- Source document
····················

Porting basics

[registered user]

sstaton said he seen a engine that had alot of material removed from the crank area. i took that to meen down in the portion of the case where the crank wheels swing. i was merely stating that it doesnt make sense to me to add the extra volume in that location because of the long distance it would need to travel to reach the trans ports and cylinder. thats why i showed the photo with the green and red lines. makes more sense to me to keep the volume up higher where its travel distance to the cylinder will be much shorter. im sure you understand

[registered user]

as for the longer rod and spacer making the engine lazy. im not sure when can say that so easily. we dont know what the case compression is right now. and does the pipe not have anything to say about this extra volume ? like tfaith said earlier, i think some pipe will do much better with bigger case volume. so i dont believe its a cut and dry answer to say more volume is a bad thing. my opinion of course

[tfaith08]

camatv, I think I'm on to a few things with that same exact topic as well.  I'll PM you about them.

····················

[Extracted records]
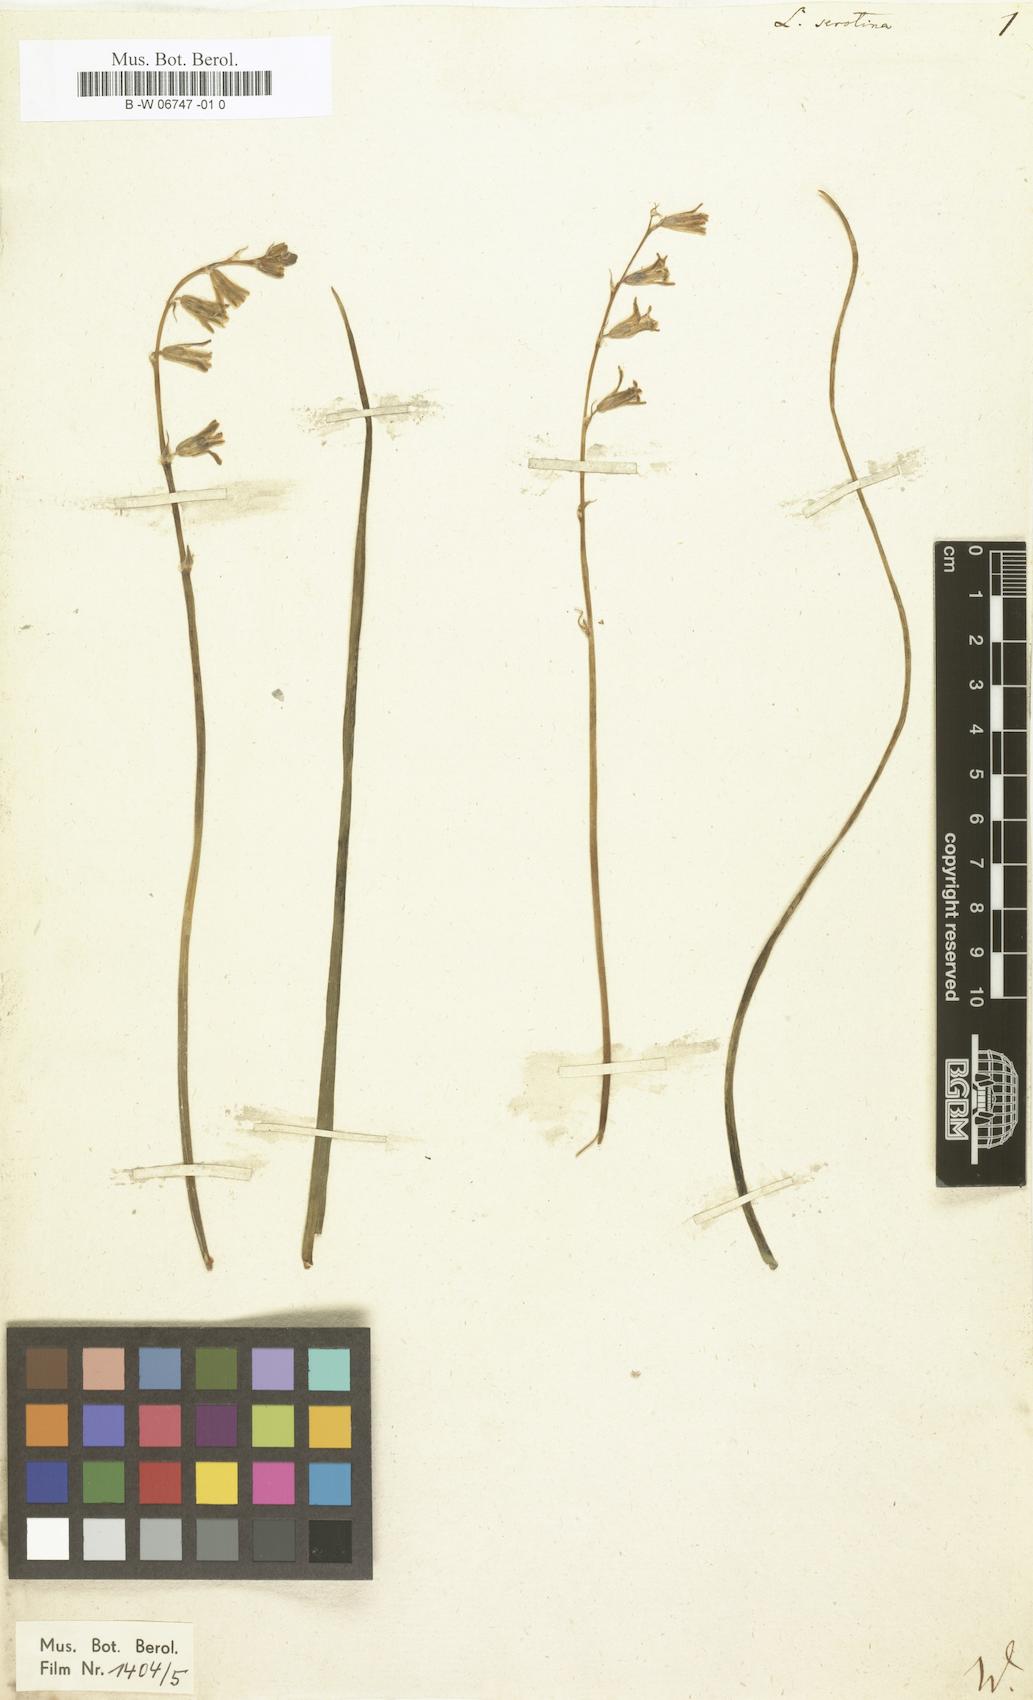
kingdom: Plantae
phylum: Tracheophyta
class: Liliopsida
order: Asparagales
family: Asparagaceae
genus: Dipcadi
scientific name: Dipcadi serotinum
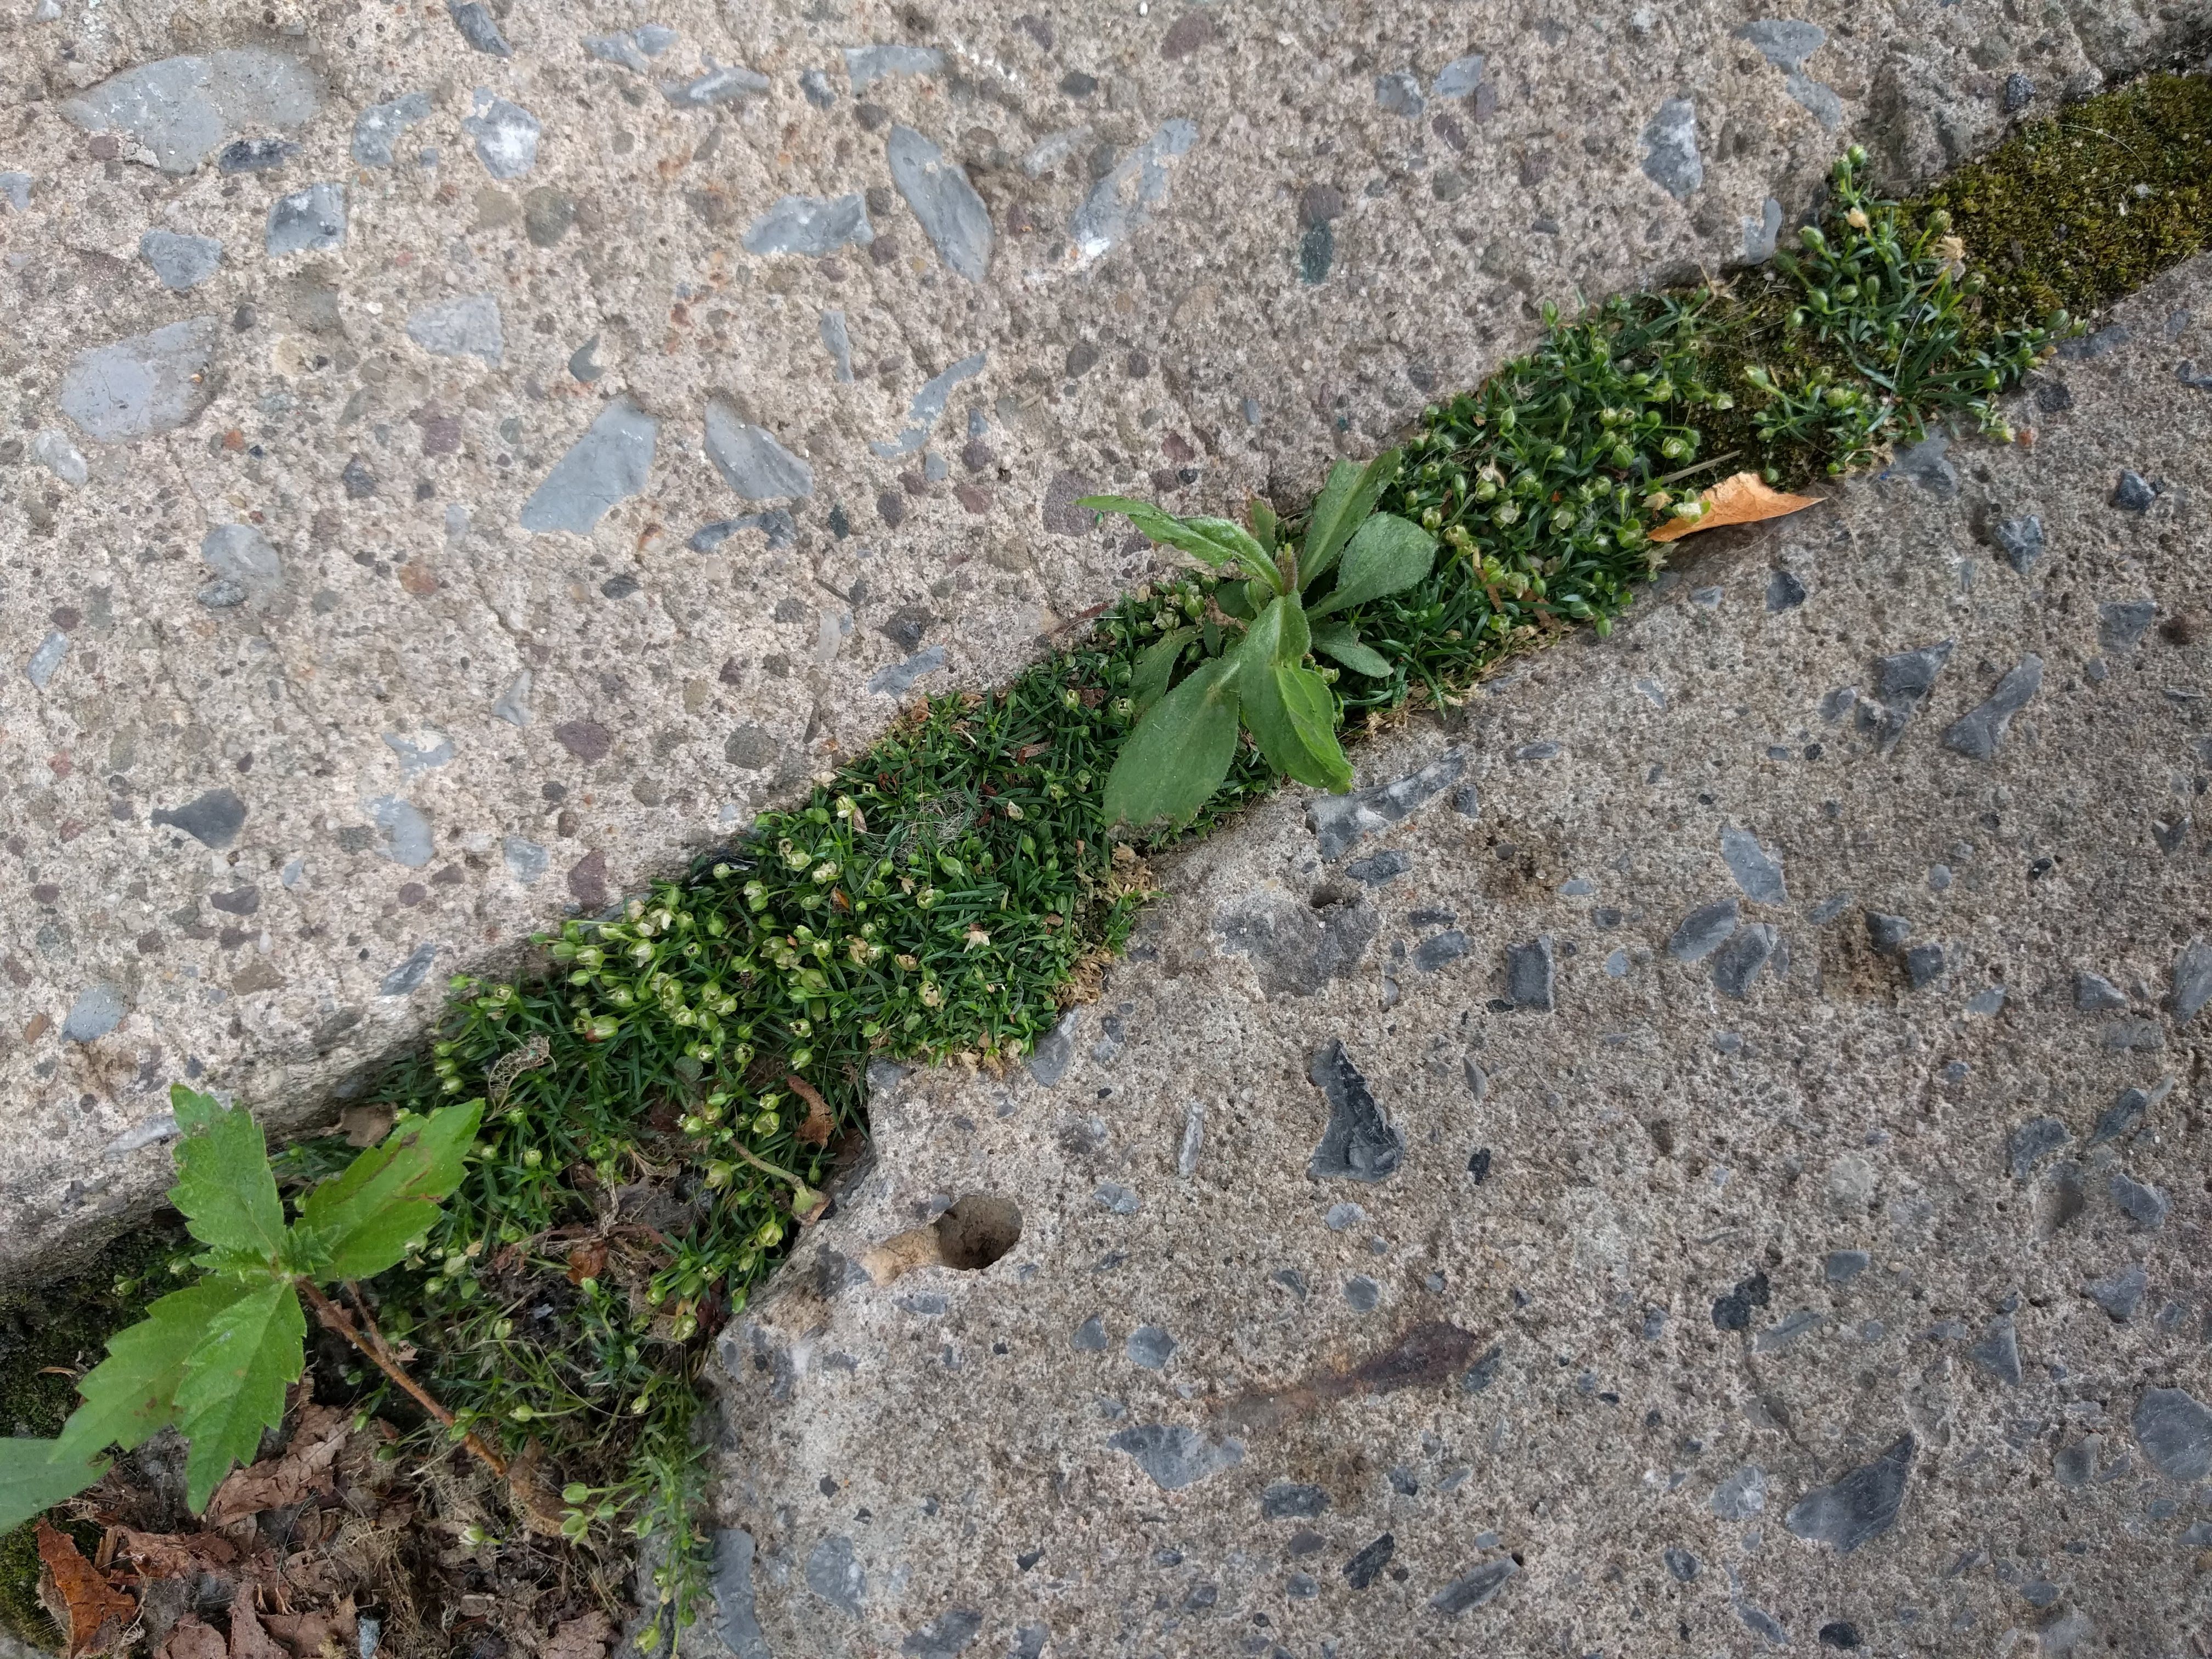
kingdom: Plantae
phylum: Tracheophyta
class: Magnoliopsida
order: Caryophyllales
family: Caryophyllaceae
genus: Sagina
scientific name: Sagina procumbens
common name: Procumbent pearlwort
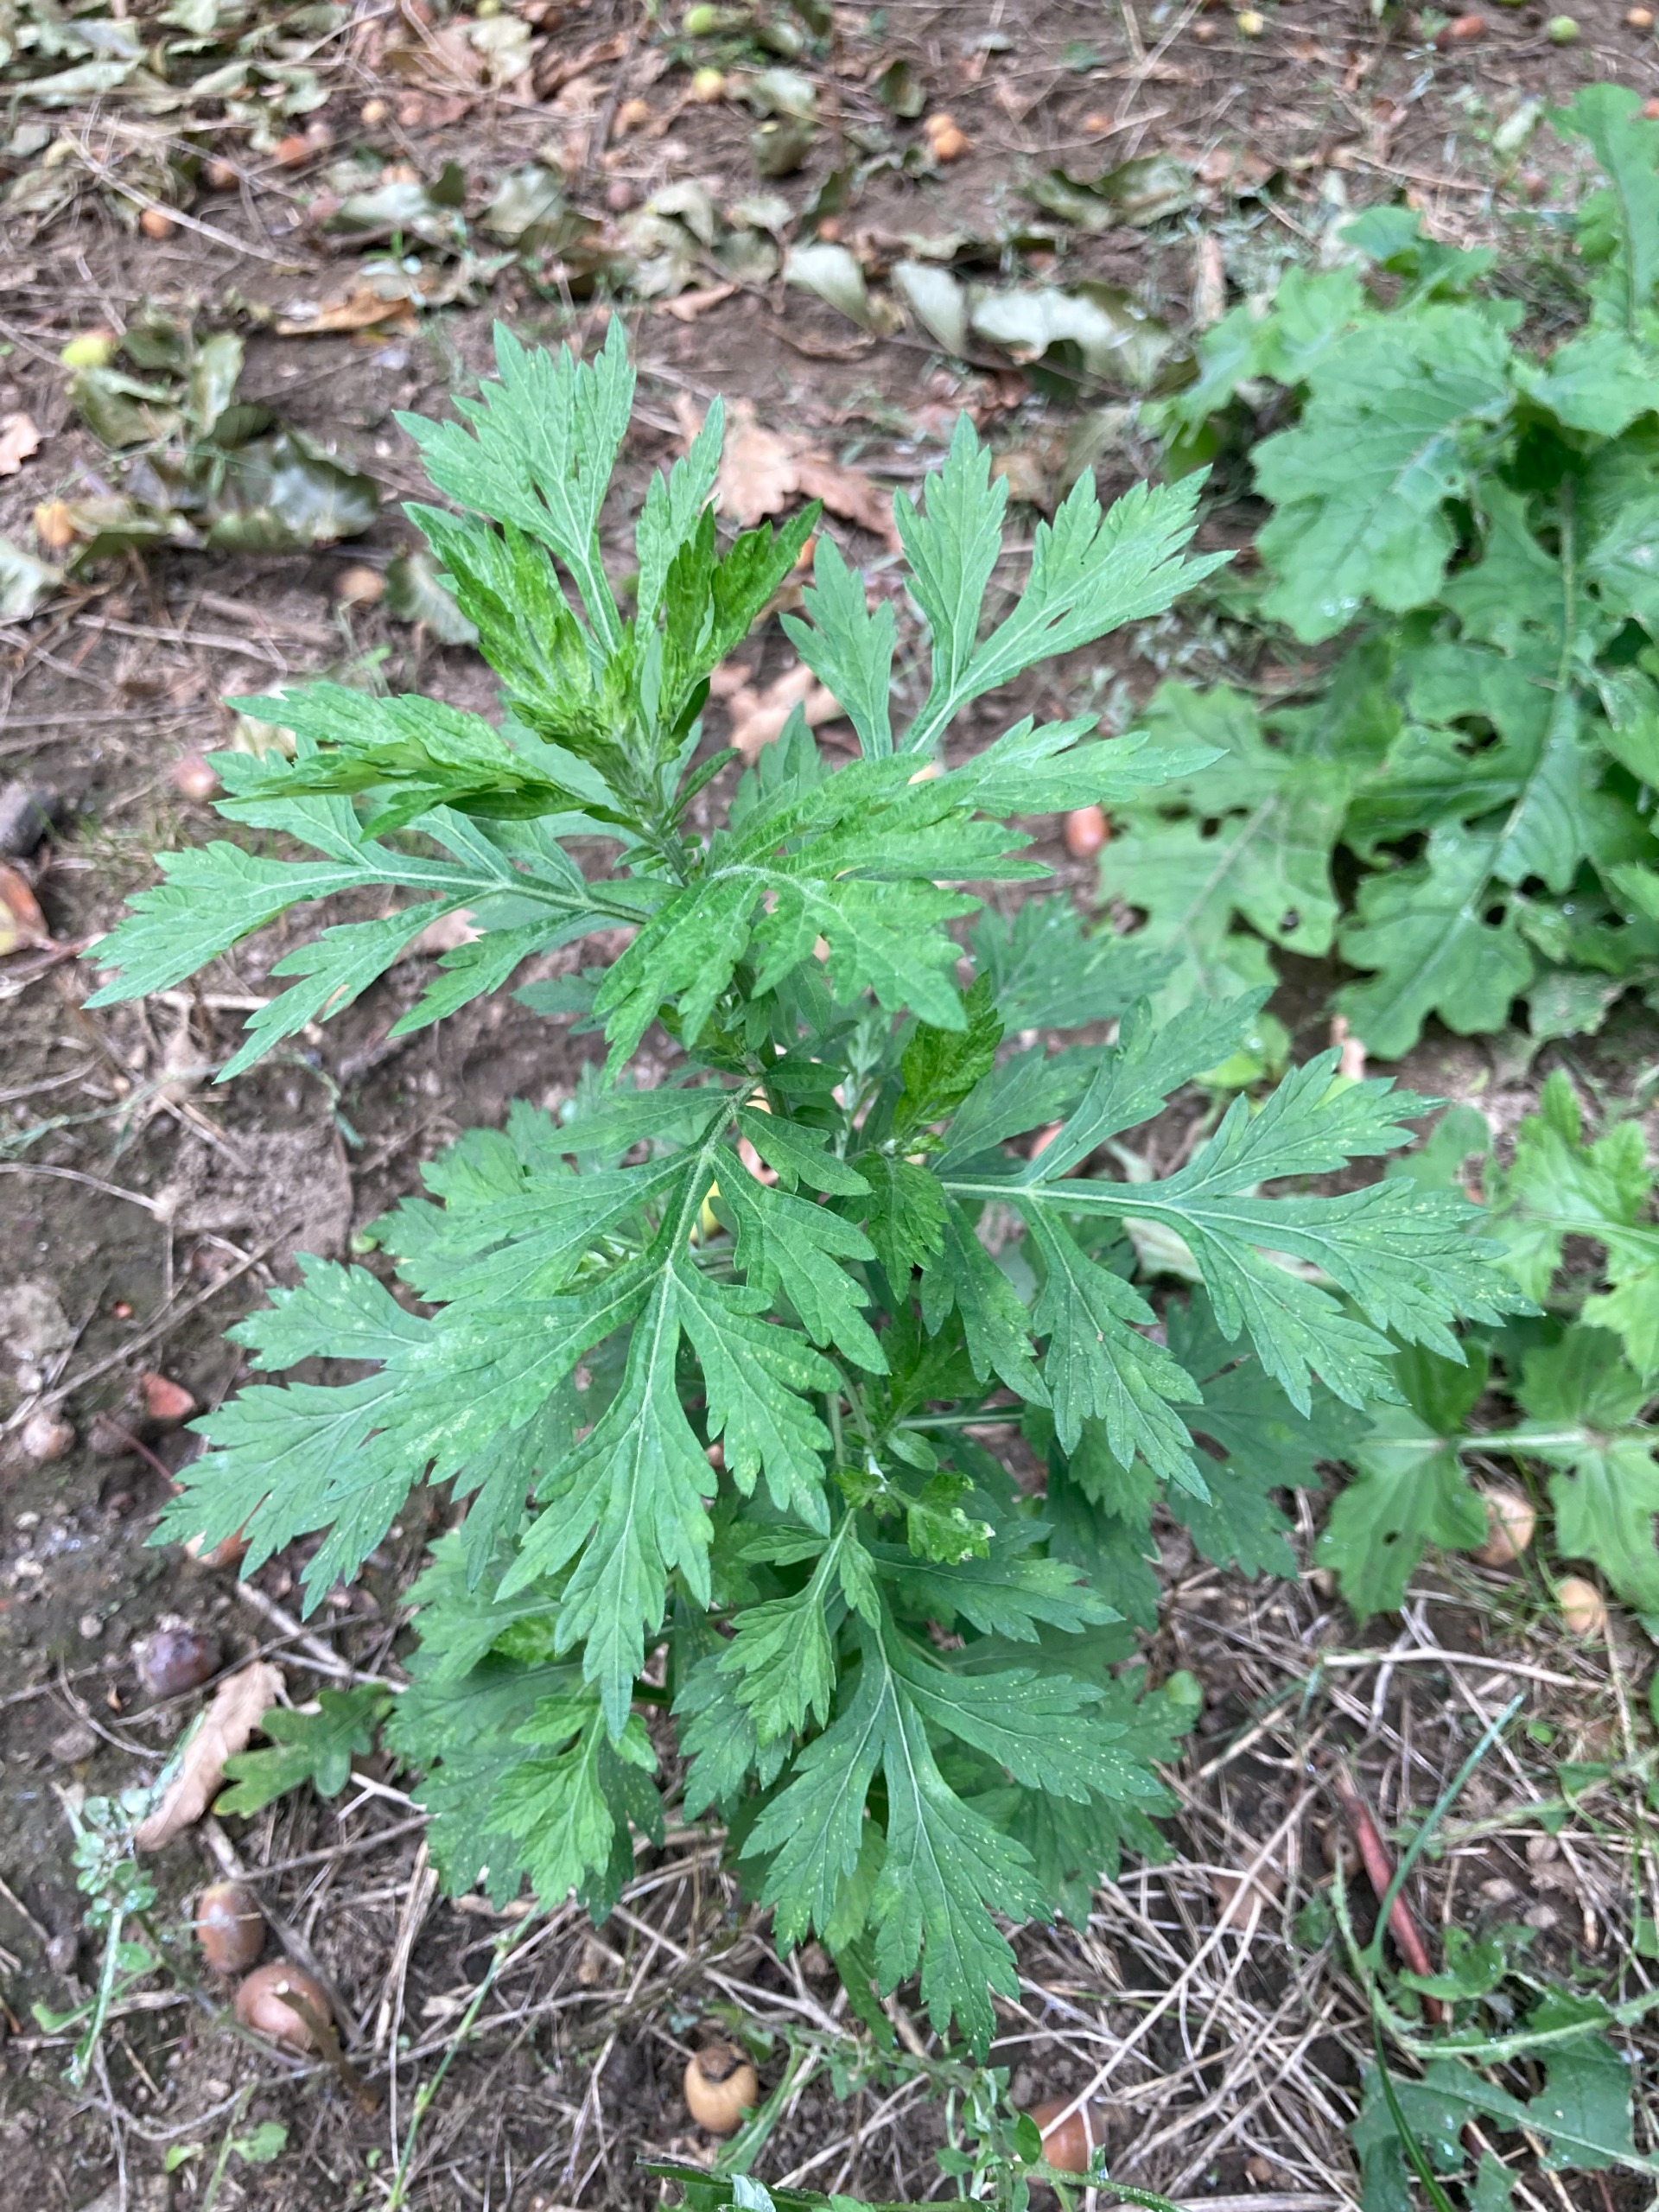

····················

- What is required
Quote the porting thread above from "as for the longer" up to and including "you about them.".

- Exercise result
as for the longer rod and spacer making the engine lazy. im not sure when can say that so easily. we dont know what the case compression is right now. and does the pipe not have anything to say about this extra volume ? like tfaith said earlier, i think some pipe will do much better with bigger case volume. so i dont believe its a cut and dry answer to say more volume is a bad thing. my opinion of course

[tfaith08]

camatv, I think I'm on to a few things with that same exact topic as well.  I'll PM you about them.